3. **Identity Mappings**: These shortcuts are used directly when the input and output dimensions are the same, aiding in the uninterrupted flow of gradients.
4. **Global Average Pooling**: This replaces the traditional fully connected layers at the top of the network, significantly reducing the number of parameters.

### Detailed Architecture and Parameter Calculation

Below is a breakdown of each significant layer of ResNet-50, detailing dimensions, configurations, and parameter calculations:

| Layer                 | Input Dimension              | Output Dimension             | Kernel Size/Stride/Pad | Parameters Formula                                                  | Number of Parameters |
|-----------------------|------------------------------|------------------------------|------------------------|---------------------------------------------------------------------|----------------------|
| **Input**             | $224 \times 224 \times 3$    | N/A                          | N/A                    | N/A                                                                 | 0                    |
| **Initial Conv**      | $224 \times 224 \times 3$    | $112 \times 112 \times 64$   | $7 \times 7$, S=2, P=3 | $(7 \times 7 \times 3) \times 64 + 64$                              | 9,472                |
| **Max Pooling**       | $112 \times 112 \times 64$   | $56 \times 56 \times 64$     | $3 \times 3$, S=2, P=1 | 0                                                                   | 0                    |
| **Bottleneck Block**  | $56 \times 56 \times 256$    | $56 \times 56 \times 256$    | Mixed                  | Varies by sub-layer                                                 | Varies               |
| **Global Avg Pooling**| $7 \times 7 \times 2048$     | $1 \times 1 \times 2048$     | Global                | 0                                                                   | 0                    |
| **Fully Connected**   | $2048$                       | $1000$                       | N/A                    | $2048 \times 1000 + 1000$                                           | 2,049,000            |

### Calculation Formulas

- **Parameter Formula for Conv Layers**: For convolution layers, the formula is $(K \times K \times C_{\text{in}}) \times C_{\text{out}} + C_{\text{out}}$, where $K$ is the kernel size, $C_{\text{in}}$ is the number of input channels, and $C_{\text{out}}$ is the number of output channels.
- **Output Dimension for Conv Layers**: Given by $\left\lfloor \frac{W-K+2P}{S} + 1 \right\rfloor \times \left\lfloor \frac{H-K+2P}{S} + 1 \right\rfloor$, where $W$ and $H$ are the width and height of the input, $K$ is the kernel size, $P$ is the padding, and $S$ is the stride.

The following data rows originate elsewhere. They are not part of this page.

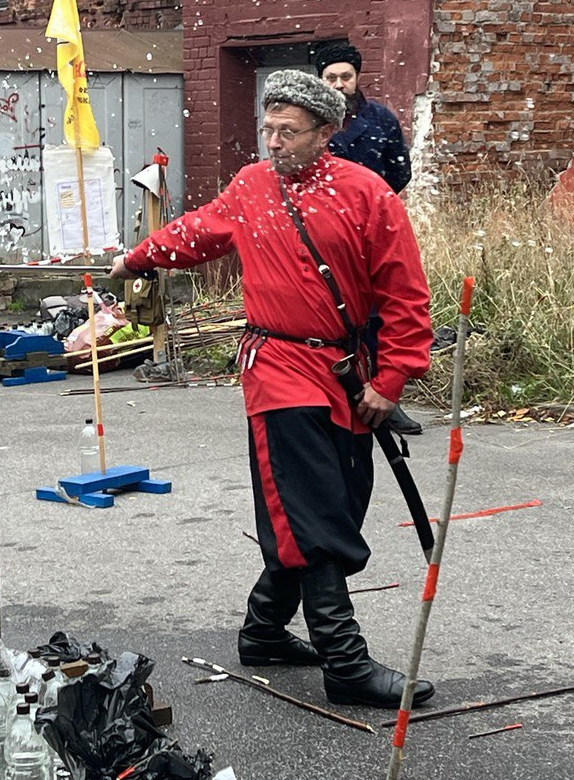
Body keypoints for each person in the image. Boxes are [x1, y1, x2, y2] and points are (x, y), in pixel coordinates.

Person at [110, 71, 435, 709]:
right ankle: (345, 662)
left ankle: (262, 631)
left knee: (333, 502)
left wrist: (390, 381)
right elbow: (196, 231)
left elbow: (405, 296)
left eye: (289, 132)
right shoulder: (251, 187)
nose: (274, 142)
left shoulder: (368, 195)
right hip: (278, 370)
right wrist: (138, 257)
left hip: (347, 373)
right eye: (268, 129)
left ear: (326, 133)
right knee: (311, 506)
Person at [316, 42, 423, 436]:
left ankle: (383, 397)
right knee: (331, 310)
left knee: (378, 314)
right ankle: (330, 395)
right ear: (320, 80)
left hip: (372, 232)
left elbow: (399, 171)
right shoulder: (312, 122)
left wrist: (372, 205)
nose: (339, 84)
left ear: (357, 77)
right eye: (331, 77)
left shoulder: (380, 120)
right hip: (321, 234)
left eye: (345, 76)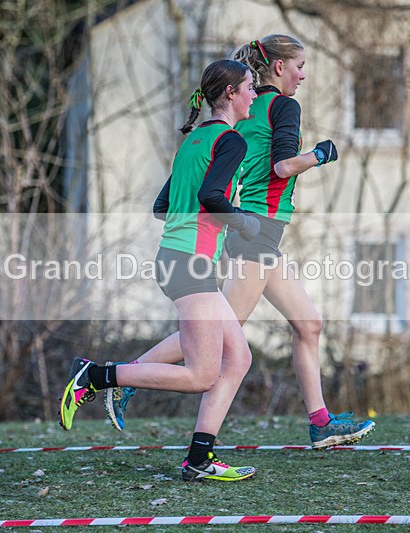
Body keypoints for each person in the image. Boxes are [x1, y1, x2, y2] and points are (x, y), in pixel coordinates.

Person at [106, 35, 375, 450]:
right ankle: (130, 381)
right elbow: (283, 166)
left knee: (308, 324)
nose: (303, 74)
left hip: (254, 230)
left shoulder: (245, 108)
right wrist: (323, 153)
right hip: (257, 230)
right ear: (280, 68)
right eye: (299, 65)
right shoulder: (283, 105)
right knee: (220, 339)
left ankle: (320, 422)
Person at [59, 58, 260, 482]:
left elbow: (162, 206)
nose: (254, 95)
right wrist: (243, 221)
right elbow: (211, 196)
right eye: (250, 87)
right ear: (230, 94)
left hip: (178, 258)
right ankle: (96, 375)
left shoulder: (192, 141)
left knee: (238, 358)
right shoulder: (231, 141)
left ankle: (199, 458)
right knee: (202, 374)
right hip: (191, 263)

### Advantages of ResNet-50

- **Allows Deeper Networks**: Overcomes the vanishing gradient problem, enabling the training of networks that are much deeper than was previously possible.
- **Improved Accuracy**: Demonstrates significantly better accuracy on complex tasks due to its deeper and more sophisticated architecture.
- **Efficient Use of Parameters**: Uses bottleneck layers and global average pooling to reduce the total number of parameters, making it computationally more efficient.

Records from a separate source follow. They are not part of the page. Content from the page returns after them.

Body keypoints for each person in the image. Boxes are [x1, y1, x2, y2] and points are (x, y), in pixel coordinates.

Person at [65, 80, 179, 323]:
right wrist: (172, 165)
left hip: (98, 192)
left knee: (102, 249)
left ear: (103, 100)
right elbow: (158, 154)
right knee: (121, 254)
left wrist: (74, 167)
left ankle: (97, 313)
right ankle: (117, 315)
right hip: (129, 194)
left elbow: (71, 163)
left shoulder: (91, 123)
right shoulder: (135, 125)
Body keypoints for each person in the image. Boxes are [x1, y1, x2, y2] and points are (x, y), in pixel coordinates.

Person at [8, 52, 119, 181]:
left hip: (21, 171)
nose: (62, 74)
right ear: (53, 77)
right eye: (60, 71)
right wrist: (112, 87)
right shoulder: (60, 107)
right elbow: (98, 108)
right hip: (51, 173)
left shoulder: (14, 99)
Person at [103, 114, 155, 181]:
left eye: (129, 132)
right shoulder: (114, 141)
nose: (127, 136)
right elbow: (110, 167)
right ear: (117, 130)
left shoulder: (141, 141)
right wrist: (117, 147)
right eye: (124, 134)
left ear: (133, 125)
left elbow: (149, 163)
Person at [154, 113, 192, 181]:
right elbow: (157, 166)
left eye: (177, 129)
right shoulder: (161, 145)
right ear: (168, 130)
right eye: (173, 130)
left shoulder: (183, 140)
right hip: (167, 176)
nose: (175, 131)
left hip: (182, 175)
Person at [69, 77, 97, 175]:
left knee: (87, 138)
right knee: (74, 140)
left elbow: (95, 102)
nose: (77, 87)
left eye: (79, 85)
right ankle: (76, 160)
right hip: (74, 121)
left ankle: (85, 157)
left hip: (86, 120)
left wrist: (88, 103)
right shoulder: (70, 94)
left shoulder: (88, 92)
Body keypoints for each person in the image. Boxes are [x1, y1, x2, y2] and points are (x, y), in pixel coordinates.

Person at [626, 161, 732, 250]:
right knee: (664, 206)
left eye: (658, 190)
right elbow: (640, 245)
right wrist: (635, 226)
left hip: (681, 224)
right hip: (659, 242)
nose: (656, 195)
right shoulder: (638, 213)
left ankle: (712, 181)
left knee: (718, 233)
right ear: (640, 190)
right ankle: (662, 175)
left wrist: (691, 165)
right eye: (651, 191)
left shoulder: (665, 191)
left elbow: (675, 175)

### Disadvantages of ResNet-50

- **High Computational Requirement**: Despite its efficient use of parameters, the training and inference are still computationally intensive.
- **Complexity**: The architecture's complexity can make it challenging to implement and optimize for specific tasks or hardware.

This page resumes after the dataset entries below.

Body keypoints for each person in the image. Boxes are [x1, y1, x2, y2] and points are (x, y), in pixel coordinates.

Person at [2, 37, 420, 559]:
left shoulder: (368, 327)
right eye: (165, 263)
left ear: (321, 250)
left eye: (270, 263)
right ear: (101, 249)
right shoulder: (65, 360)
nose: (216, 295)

### Key Properties of ResNet

- **Skip Connections**: Facilitate training by allowing gradients to flow through the network without hindrance.
- **Feature Reusability**: Enhances the network's ability to reuse features, which improves learning efficiency and effectiveness.
- **Scalability**: The architecture can be scaled up (e.g., ResNet-101, ResNet-152) effectively to improve performance without substantial modifications.

ResNet-50 continues to be one of the most influential models in the field of deep learning, illustrating a significant shift in how deep learning architectures are constructed and understood.